The Short Answer – Can You Get a Refund?
No. IC Markets does not offer a “refund” on deposited funds in the sense of a money-back guarantee or a cooling-off period. Once you deposit, the money is yours to trade with or withdraw. The only “refund” you will ever see is if the broker makes a processing error on a deposit and reverses it. If you deposit USD 200 and lose it trading, that is not refundable. If you deposit and change your mind before any trade is placed, you will have to submit a withdrawal request — which is the same process as taking out profits.
I have been using IC Markets for years, and I have never once seen a refund mechanism. This is standard for any true-ECN broker. The expectation should be: deposit → trade → withdraw (or lose). The one nuance is that any unused balance in your account is always available for withdrawal, subject to verification and processing times.
The Real Withdrawal Flow for South Africans
What Money You Can Actually Get Out
Any free equity in your account — capital plus unrealised or realised profits — can be withdrawn at any time. There is no lock-up period. The broker processes withdrawals 24/5 (Monday to Friday). You cannot withdraw open positions; you must close them first.

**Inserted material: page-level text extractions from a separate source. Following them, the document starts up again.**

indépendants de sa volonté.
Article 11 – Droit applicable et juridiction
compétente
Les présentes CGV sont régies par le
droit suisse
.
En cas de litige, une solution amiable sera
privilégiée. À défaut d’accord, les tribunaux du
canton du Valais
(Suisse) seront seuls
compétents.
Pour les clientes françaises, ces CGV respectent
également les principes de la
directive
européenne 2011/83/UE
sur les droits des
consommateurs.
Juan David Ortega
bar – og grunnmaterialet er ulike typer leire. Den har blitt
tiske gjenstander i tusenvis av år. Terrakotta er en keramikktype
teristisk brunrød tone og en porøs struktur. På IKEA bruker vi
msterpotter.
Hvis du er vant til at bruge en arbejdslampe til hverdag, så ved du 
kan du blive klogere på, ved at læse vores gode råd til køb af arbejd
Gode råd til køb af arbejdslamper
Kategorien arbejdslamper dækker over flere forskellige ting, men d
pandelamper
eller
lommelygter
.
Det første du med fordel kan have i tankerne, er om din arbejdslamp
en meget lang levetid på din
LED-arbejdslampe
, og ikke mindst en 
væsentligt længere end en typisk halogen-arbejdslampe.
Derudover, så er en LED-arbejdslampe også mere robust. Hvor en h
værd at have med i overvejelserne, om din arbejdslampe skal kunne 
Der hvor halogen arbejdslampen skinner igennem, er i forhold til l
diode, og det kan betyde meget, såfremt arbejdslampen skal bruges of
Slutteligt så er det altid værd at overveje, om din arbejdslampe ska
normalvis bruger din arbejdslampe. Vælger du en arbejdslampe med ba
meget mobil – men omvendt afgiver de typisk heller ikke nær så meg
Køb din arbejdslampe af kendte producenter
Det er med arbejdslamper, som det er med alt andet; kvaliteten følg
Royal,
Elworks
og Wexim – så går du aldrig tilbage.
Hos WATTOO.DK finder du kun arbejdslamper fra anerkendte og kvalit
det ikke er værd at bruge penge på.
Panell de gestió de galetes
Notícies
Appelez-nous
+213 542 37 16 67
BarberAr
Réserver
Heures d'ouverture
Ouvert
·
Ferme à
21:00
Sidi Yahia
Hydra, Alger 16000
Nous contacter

The one hard rule: Withdrawals must go back to the original funding method. If you deposited via Skrill, you must withdraw to the same Skrill account. If you wired from your Standard Bank account, the withdrawal goes back to that account. This is a strict anti-money laundering (AML) policy. If your deposit method is closed or no longer accessible, you will have to contact support and prove the new method belongs to you.

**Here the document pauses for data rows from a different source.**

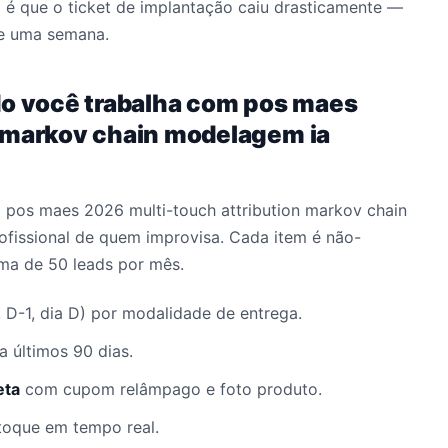
 é que o ticket de implantação caiu drasticamente —
de uma semana.
do você trabalha com pos maes
n markov chain modelagem ia
a pos maes 2026 multi-touch attribution markov chain
ofissional de quem improvisa. Cada item é não-
ma de 50 leads por mês.
, D-1, dia D) por modalidade de entrega.
a últimos 90 dias.
eta
com cupom relâmpago e foto produto.
toque em tempo real.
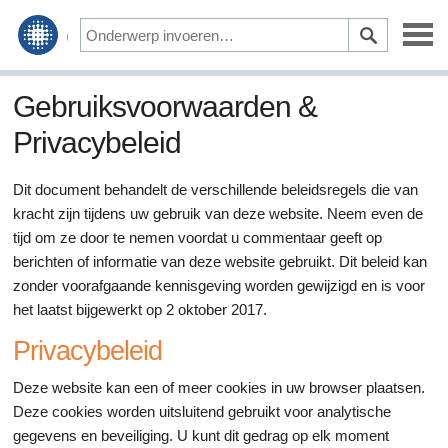
Alternatieve gezondheid
Gebruiksvoorwaarden &
Privacybeleid
Gezondheidszorg & Welzijn
Bewegen & Voeding
Dit document behandelt de verschillende beleidsregels die van
kracht zijn tijdens uw gebruik van deze website. Neem even de
Ziekte & Behandeling
tijd om ze door te nemen voordat u commentaar geeft op
berichten of informatie van deze website gebruikt. Dit beleid kan
zonder voorafgaande kennisgeving worden gewijzigd en is voor
het laatst bijgewerkt op 2 oktober 2017.
Privacybeleid
Deze website kan een of meer cookies in uw browser plaatsen.
Deze cookies worden uitsluitend gebruikt voor analytische
gegevens en beveiliging. U kunt dit gedrag op elk moment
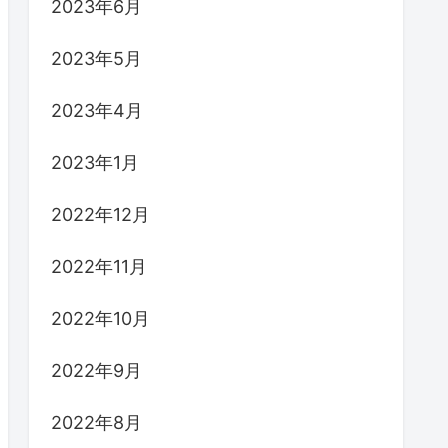
2023年6月
2023年5月
2023年4月
2023年1月
2022年12月
2022年11月
2022年10月
2022年9月
2022年8月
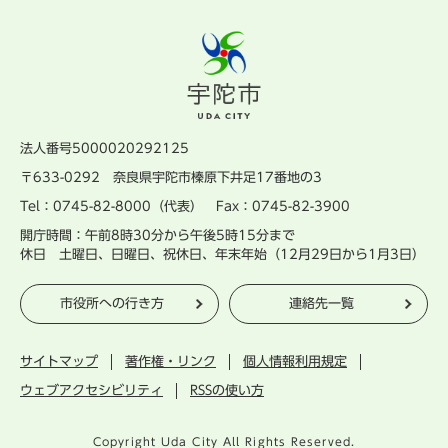
法人番号5000020292125
〒633-0292 奈良県宇陀市榛原下井足17番地の3
Tel：0745-82-8000（代表） Fax：0745-82-3900
開庁時間：午前8時30分から午後5時15分まで
休日 土曜日、日曜日、祝休日、年末年始（12月29日から1月3日）
市役所への行き方
連絡先一覧
サイトマップ
著作権・リンク
個人情報利用規定
ウェブアクセシビリティ
RSSの使い方
Copyright Uda City All Rights Reserved.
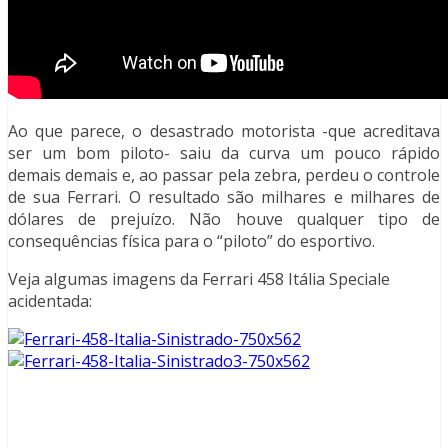
Ao que parece, o desastrado motorista -que acreditava
ser um bom piloto- saiu da curva um pouco rápido
demais demais e, ao passar pela zebra, perdeu o controle
de sua Ferrari. O resultado são milhares e milhares de
dólares de prejuízo. Não houve qualquer tipo de
consequências física para o “piloto” do esportivo.
Veja algumas imagens da Ferrari 458 Itália Speciale
acidentada:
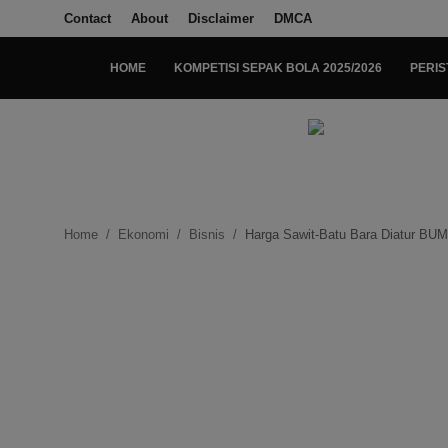
Contact
About
Disclaimer
DMCA
HOME
KOMPETISI SEPAK BOLA 2025/2026
PERIS
Login
Register
Home
Kompetisi Sepak Bola 2025/2026
Home
Ekonomi
Bisnis
Harga Sawit-Batu Bara Diatur BUM
Contact
About
Disclaimer
Peristiwa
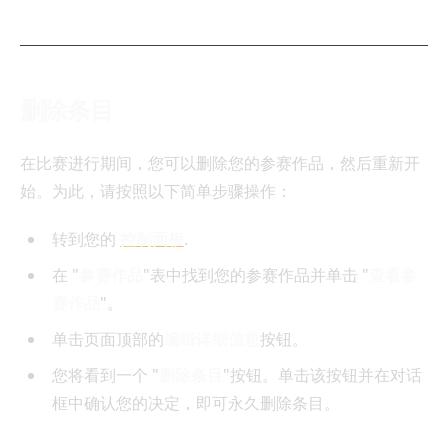
删除条目
在比赛进行期间，您可以删除您的参赛作品，然后重新开
始。为此，请按照以下简单步骤操作：
转到您的
控制面板
.
在 "
参赛作品
"表中找到您的参赛作品并单击 "
查看参
赛作品
"。
单击页面顶部的
编辑详细信息
按钮。
您将看到一个 "
删除条目
"按钮。单击该按钮并在对话
框中确认您的决定，即可永久删除条目。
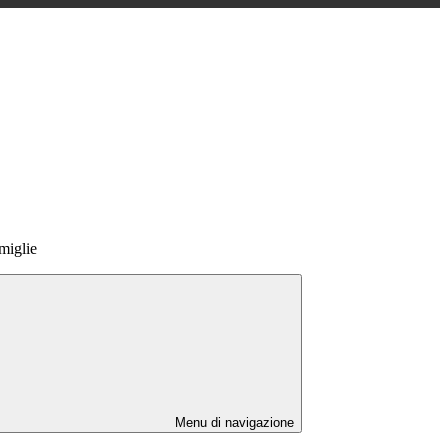
miglie
Menu di navigazione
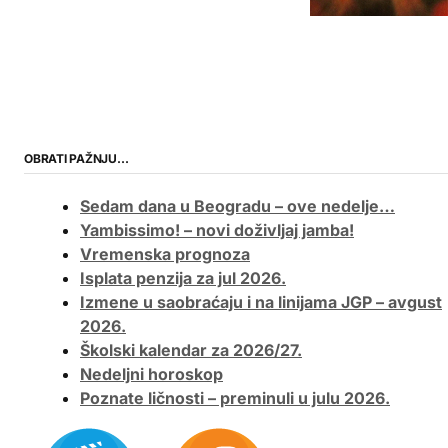
OBRATI PAŽNJU…
Sedam dana u Beogradu – ove nedelje…
Yambissimo! – novi doživljaj jamba!
Vremenska prognoza
Isplata penzija za jul 2026.
Izmene u saobraćaju i na linijama JGP – avgust
2026.
Školski kalendar za 2026/27.
Nedeljni horoskop
Poznate ličnosti – preminuli u julu 2026.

Processing Times – What I Actually See
| Method | Typical Processing Time | My Notes |
|---|---|---|
| Credit/Debit Card (Visa/MC) | 2–5 business days | Often hits 3 days. Be patient. |
| Bank Wire | 3–5 business days | Add 1-2 days for the intermediary bank chain. |
| Skrill / Neteller | 1–24 hours | Fastest by far. |
| PayPal | 1–24 hours | Very reliable, but check withdrawal limits. |
The broker processes withdrawals in batches, usually same-day if submitted before their finance cut-off (around 12:00 UTC, which is 14:00 SAST). If you submit at 16:00 SAST, expect processing the next business day.
The Hidden ZAR Conversion Cost
This is the biggest watch-out for South African traders. IC Markets does NOT offer a ZAR base currency account. Your account is USD-denominated. So every time you deposit or withdraw, your bank or payment provider converts ZAR to USD (deposit) or USD to ZAR (withdrawal). The conversion cost is typically 2–3% on each leg.

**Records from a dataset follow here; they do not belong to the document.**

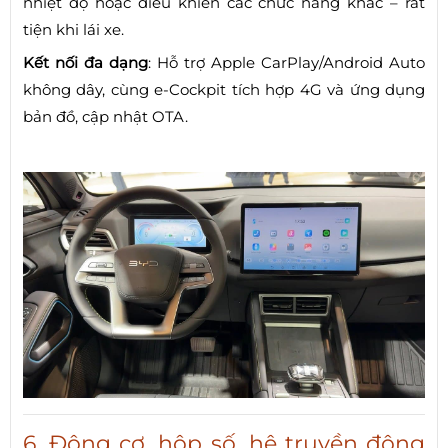
nhiệt độ hoặc điều khiển các chức năng khác – rất
tiện khi lái xe.
Kết nối đa dạng
: Hỗ trợ Apple CarPlay/Android Auto
không dây, cùng e‑Cockpit tích hợp 4G và ứng dụng
bản đồ, cập nhật OTA.
6. Động cơ, hộp số, hệ truyền động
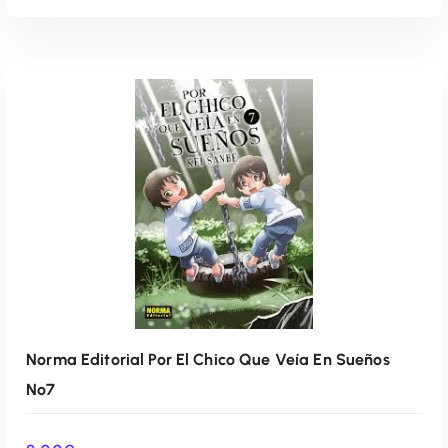
AÑADIR AL CARRITO
Norma Editorial Por El Chico Que Veía En Sueños
Nº7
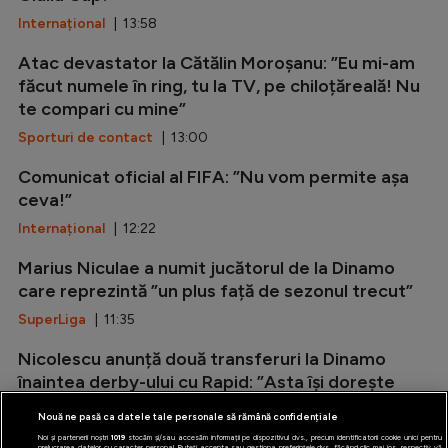
Internațional
| 13:58
Atac devastator la Cătălin Moroșanu: ”Eu mi-am
făcut numele în ring, tu la TV, pe chiloțăreală! Nu
te compari cu mine”
Sporturi de contact
| 13:00
Comunicat oficial al FIFA: ”Nu vom permite așa
ceva!”
Internațional
| 12:22
Marius Niculae a numit jucătorul de la Dinamo
care reprezintă ”un plus față de sezonul trecut”
SuperLiga
| 11:35
Nicolescu anunță două transferuri la Dinamo
înaintea derby-ului cu Rapid: ”Asta își dorește
orice antrenor”
Nouă ne pasă ca datele tale personale să rămână confidențiale
SuperLiga
| 10:56
Noi și partenerii noștri
1019
stocăm și/sau accesăm informații pe dispozitivul dvs., precum identificatorii cookie unici pentru
prelucrarea datelor cu caracter personal. Puteți accepta sau gestiona preferințele dvs. făcând clic mai jos, respectiv vă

Real example: You deposit ZAR 3,757 at a rate of 18.79 ZAR/USD. Your bank adds a 2% spread, so you actually get USD 196 instead of USD 200. Then when you withdraw USD 196, the bank applies another 2% conversion, and you get back ZAR 3,607 — you have lost ZAR 150 to conversion alone, with zero trading.
How I handle it: I deposit via Skrill (fund Skrill in ZAR via Instant EFT, then send USD to IC Markets). The conversion spread on Skrill is roughly 1%, better than most banks. Withdrawals go back to Skrill, same conversion path. This saves me 1–2% per trip.